◆ **Problem statement**
Reproduce every text line of the listing below word for word, omitting the pictures.
# Start of Dataset content
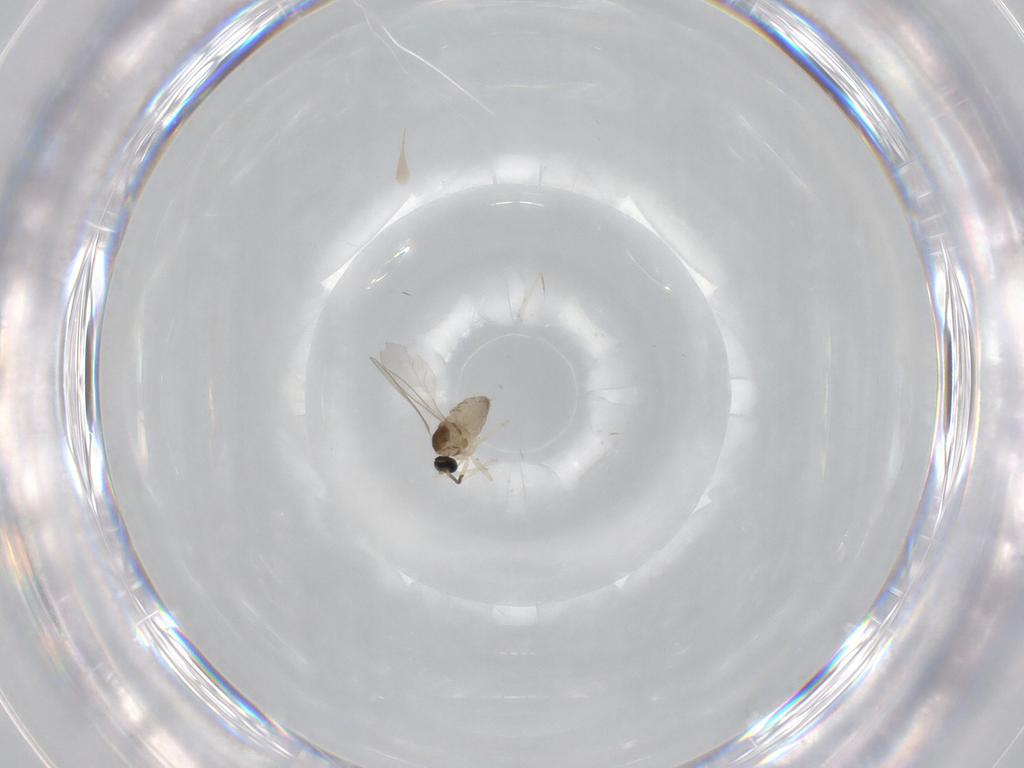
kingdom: Animalia
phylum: Arthropoda
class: Insecta
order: Diptera
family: Cecidomyiidae
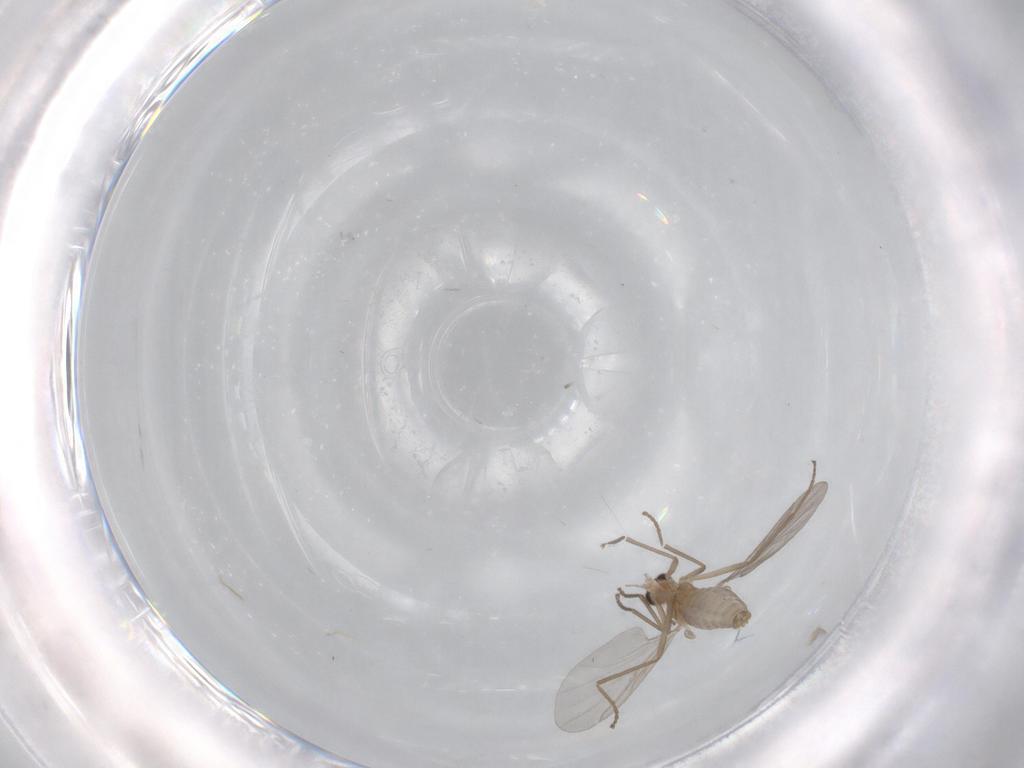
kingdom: Animalia
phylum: Arthropoda
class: Insecta
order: Diptera
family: Cecidomyiidae
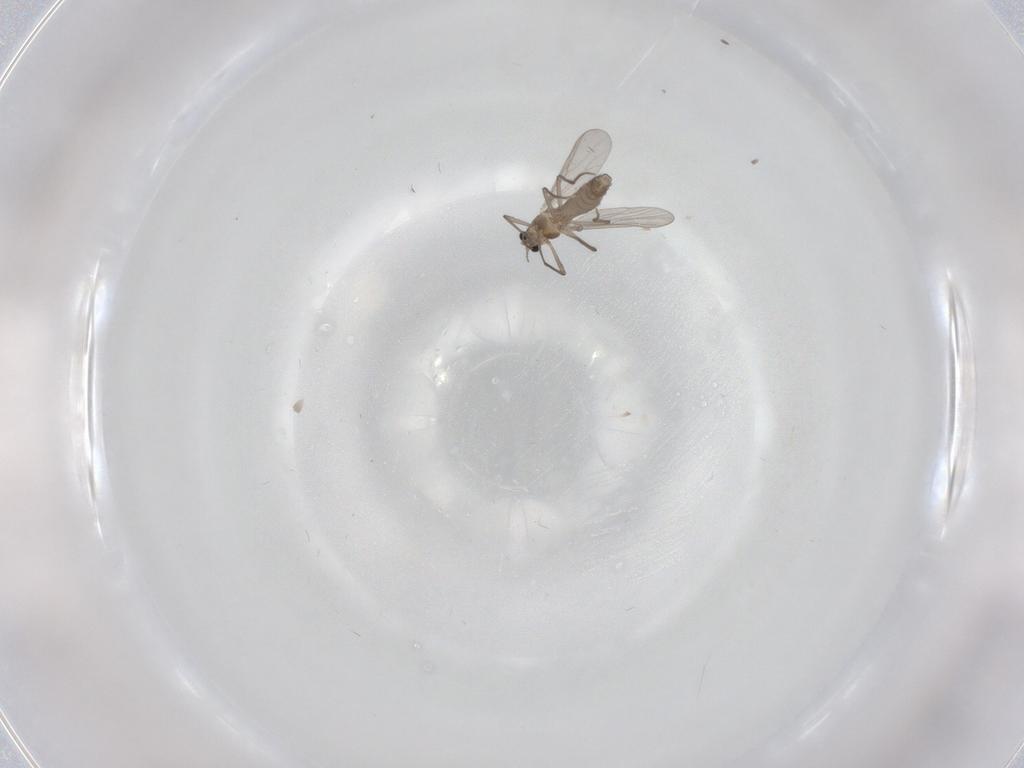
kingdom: Animalia
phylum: Arthropoda
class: Insecta
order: Diptera
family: Chironomidae
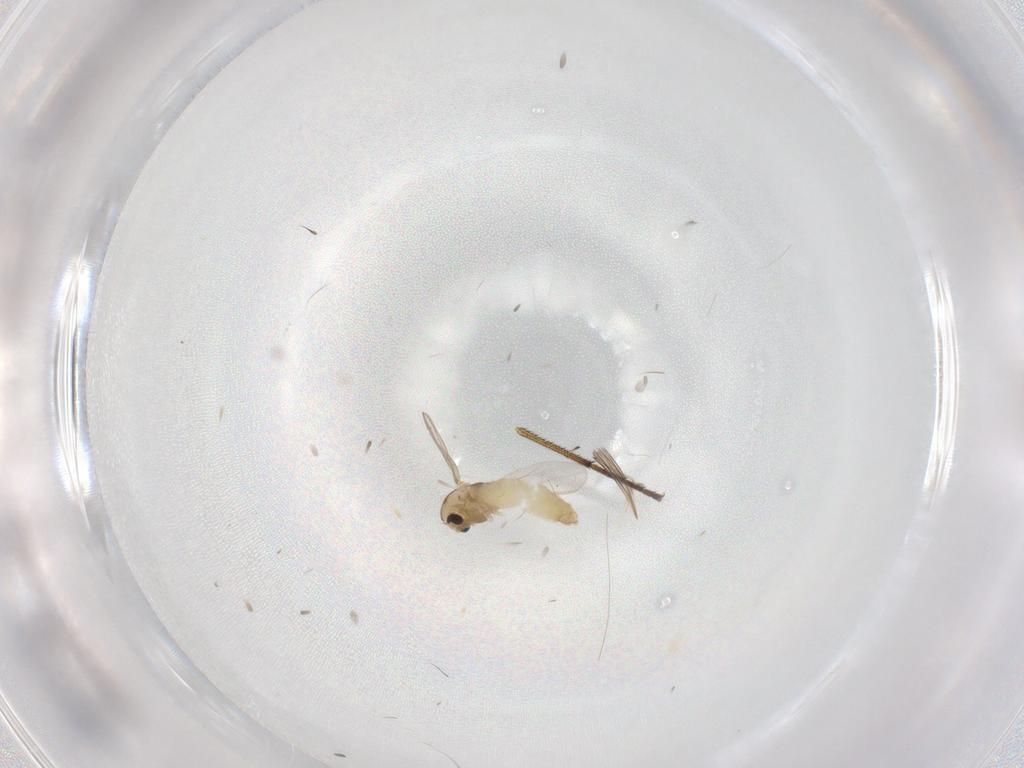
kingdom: Animalia
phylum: Arthropoda
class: Insecta
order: Diptera
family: Chironomidae
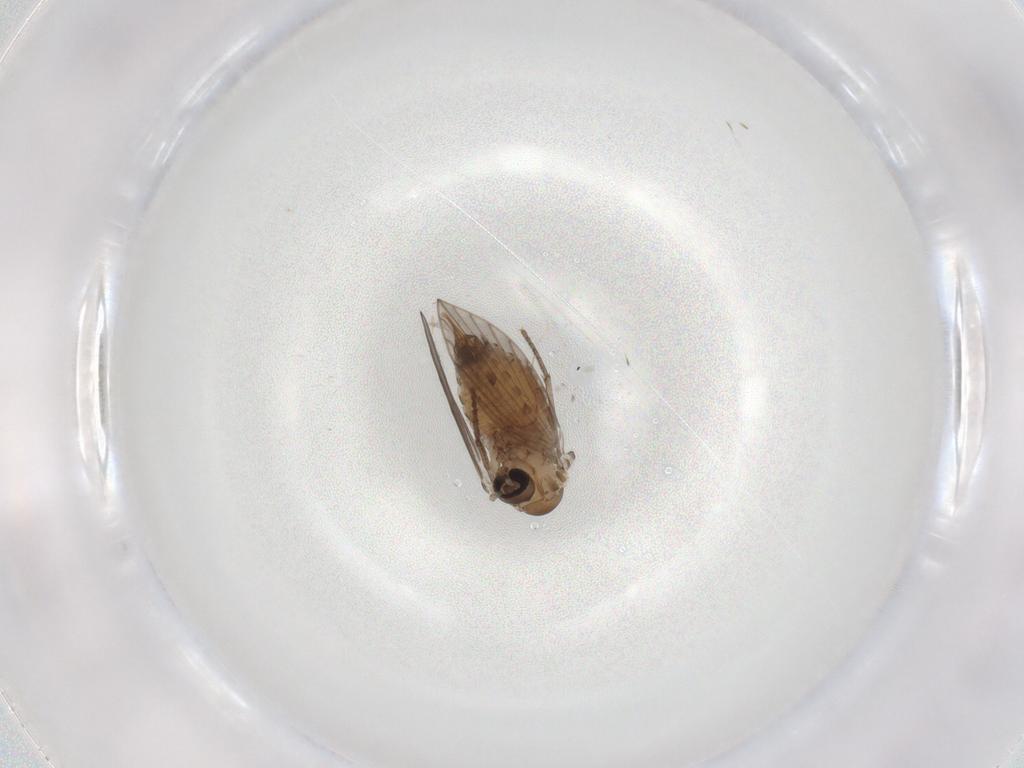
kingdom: Animalia
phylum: Arthropoda
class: Insecta
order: Diptera
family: Psychodidae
# End of Dataset content
◆ **Answer to this task**
kingdom: Animalia
phylum: Arthropoda
class: Insecta
order: Diptera
family: Cecidomyiidae
kingdom: Animalia
phylum: Arthropoda
class: Insecta
order: Diptera
family: Cecidomyiidae
kingdom: Animalia
phylum: Arthropoda
class: Insecta
order: Diptera
family: Chironomidae
kingdom: Animalia
phylum: Arthropoda
class: Insecta
order: Diptera
family: Chironomidae
kingdom: Animalia
phylum: Arthropoda
class: Insecta
order: Diptera
family: Psychodidae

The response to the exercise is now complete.